Written problem a: Copy the shape-movement listing below word for word, leaving out the picture lines.

Provided passage:
Hey Ho Bookaholics!
For the first day of the BookTubeAthon I read Release by Patrick Ness, a book that I’d been dying to pick up ever since its release earlier this year.
Inspired by Mrs Dalloway and Judy Blume’s Forever, Release is one day in the life of Adam Thorn, 17. It’s a big day. Things go wrong. It’s intense, and all the while, weirdness approaches…
Adam Thorn is having what will turn out to be the most unsettling, difficult day of his life, with relationships fracturing, a harrowing incident at work, and a showdown between this gay teen and his preacher father that changes everything. It’s a day of confrontation, running, sex, love, heartbreak, and maybe, just maybe, hope. He won’t come out of it unchanged. And all the while, lurking at the edges of the story, something extraordinary and unsettling is on a collision course.
I was expecting this book to be just a standard contemporary combined with the brilliance of Patrick Ness’ artistic writing; but by god I was shocked!
There is one thing that Patrick Ness does that is very unique to every book I have read by him, though mostly The Rest Of Us Just Live Here. Ness is able to tell the story of the natural and supernatural parallel worlds so beautifully that they seem like two different stories but the reader can make the connection and though neither story significantly changes the outcome of the other, they do manage to interconnect, but just enough for the reader to be aware that they are one story progressing in the one world.
Before I even read this, just hearing the name Patrick Ness gave me high hopes for the book and I feel like I say this a lot, but I was not disappointed.

Written problem b: According to the review of Release, which two works inspired the novel?

Extracted material:
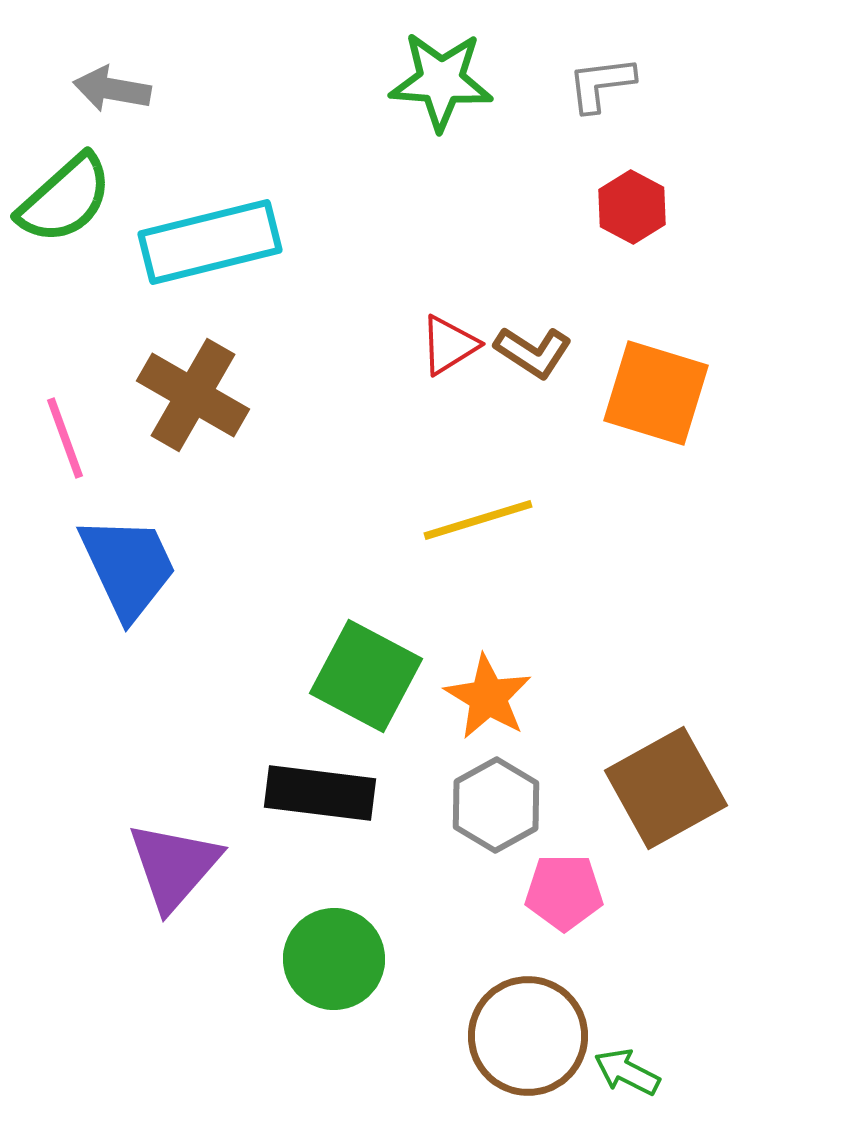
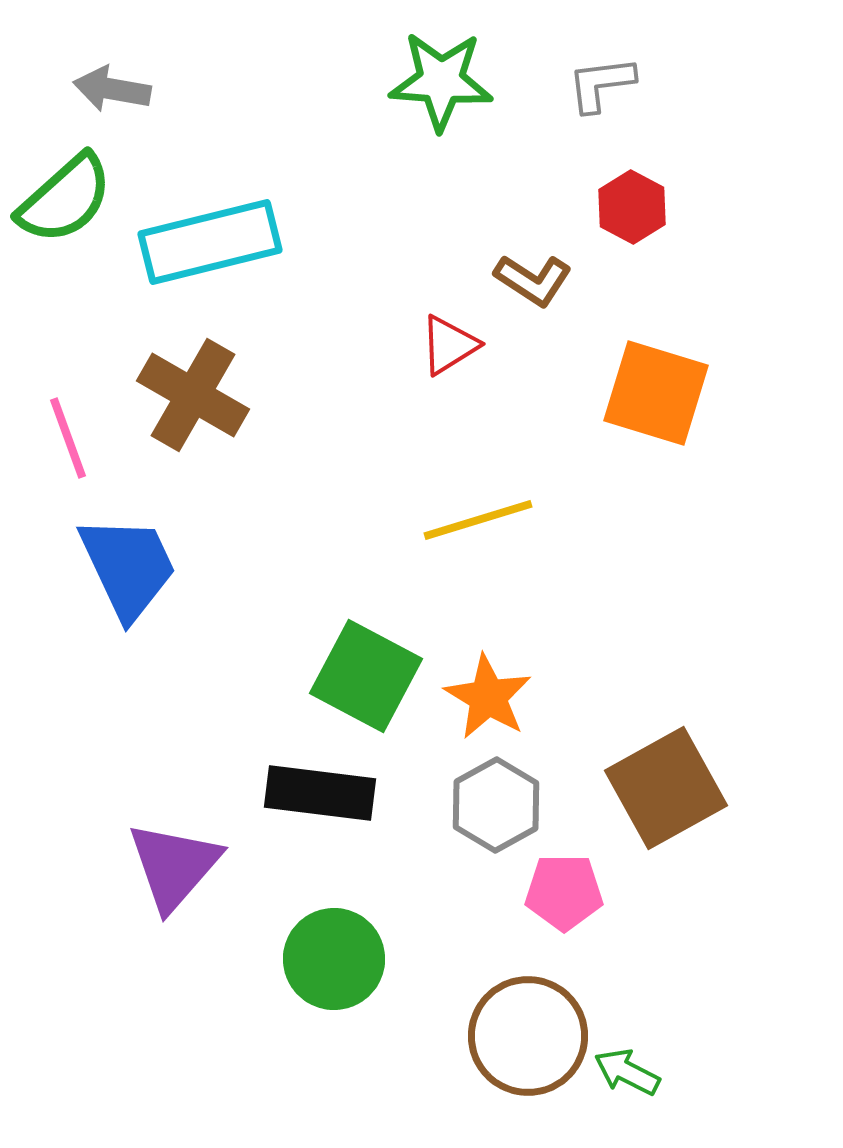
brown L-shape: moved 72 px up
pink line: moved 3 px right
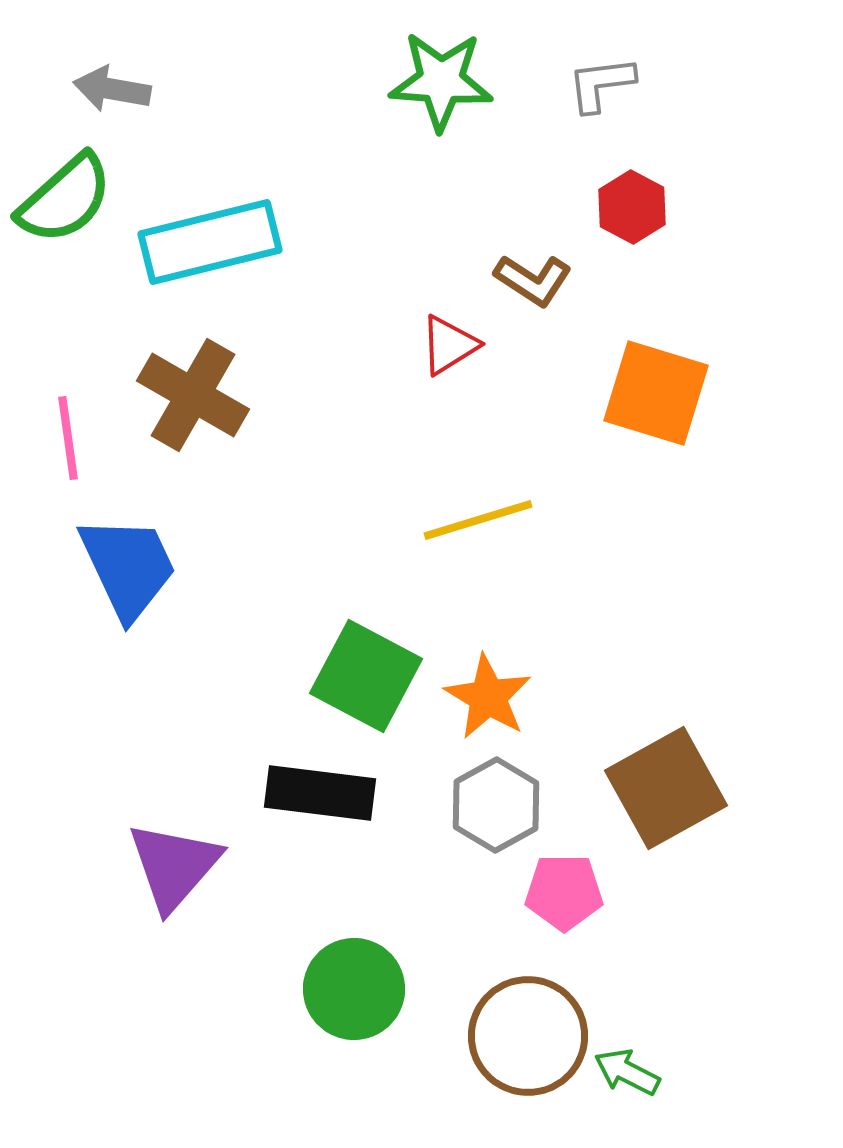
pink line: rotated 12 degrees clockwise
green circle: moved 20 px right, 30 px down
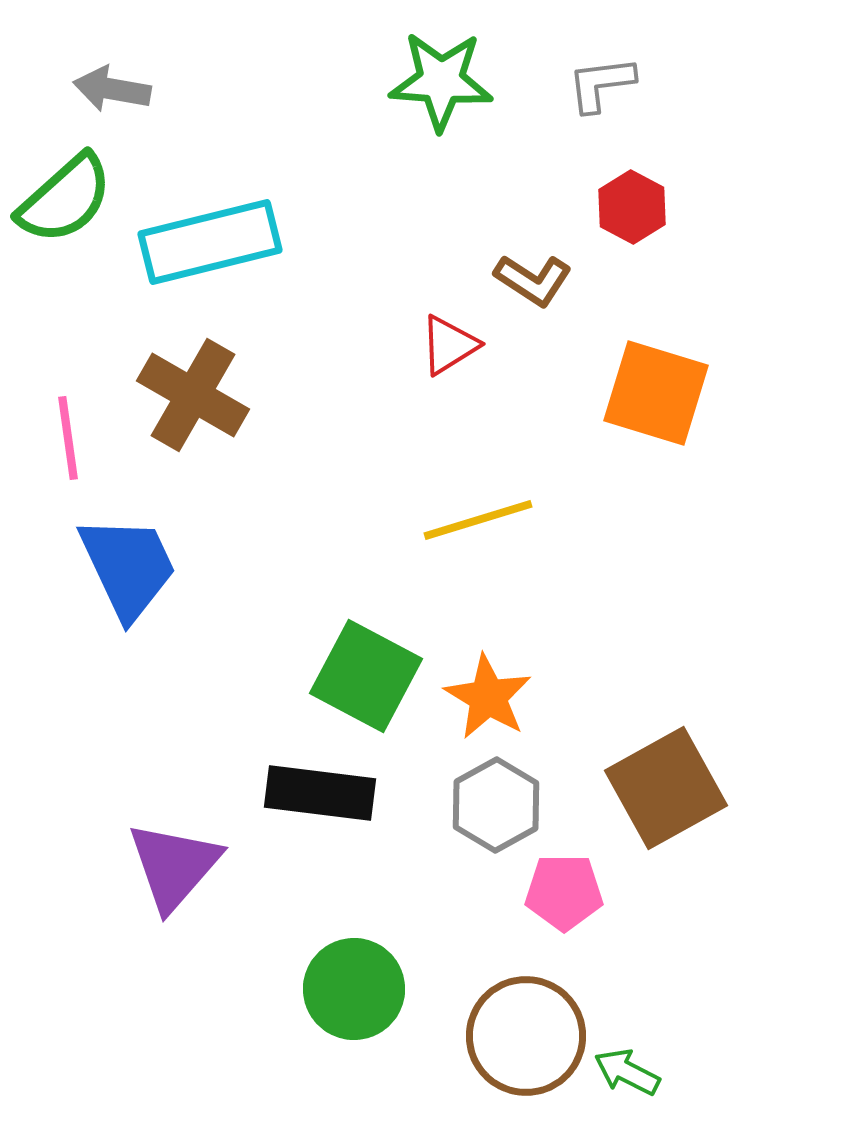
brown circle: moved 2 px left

Output a:
brown L-shape: moved 72 px up
pink line: moved 3 px right
pink line: rotated 12 degrees clockwise
green circle: moved 20 px right, 30 px down
brown circle: moved 2 px left

Output b: Mrs Dalloway and Judy Blume's Forever.